▸ Task description:
If a line in the material below has the word "Caseiro", copy it.

»»

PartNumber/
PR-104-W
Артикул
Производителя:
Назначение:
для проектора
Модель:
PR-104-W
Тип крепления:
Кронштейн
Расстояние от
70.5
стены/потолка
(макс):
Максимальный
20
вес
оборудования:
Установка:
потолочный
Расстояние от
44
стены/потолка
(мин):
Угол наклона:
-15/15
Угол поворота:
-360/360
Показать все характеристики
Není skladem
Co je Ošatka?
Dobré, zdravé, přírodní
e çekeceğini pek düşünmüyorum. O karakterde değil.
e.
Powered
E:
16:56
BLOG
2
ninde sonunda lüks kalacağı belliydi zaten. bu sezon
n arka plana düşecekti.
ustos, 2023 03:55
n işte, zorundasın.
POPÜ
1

««
»»

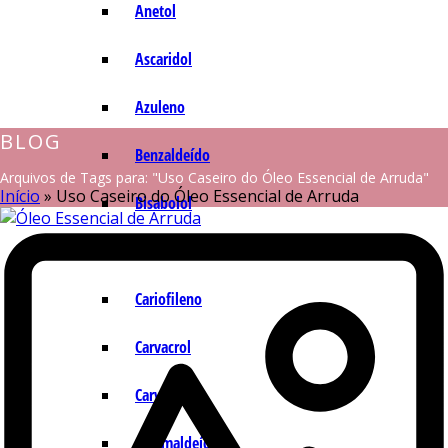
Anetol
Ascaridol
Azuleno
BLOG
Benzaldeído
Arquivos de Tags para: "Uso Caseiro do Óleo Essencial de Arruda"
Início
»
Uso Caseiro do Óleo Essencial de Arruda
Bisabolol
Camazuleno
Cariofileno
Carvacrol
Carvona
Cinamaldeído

««

▸ Response to this exercise:
Arquivos de Tags para: "Uso Caseiro do Óleo Essencial de Arruda"
Uso Caseiro do Óleo Essencial de Arruda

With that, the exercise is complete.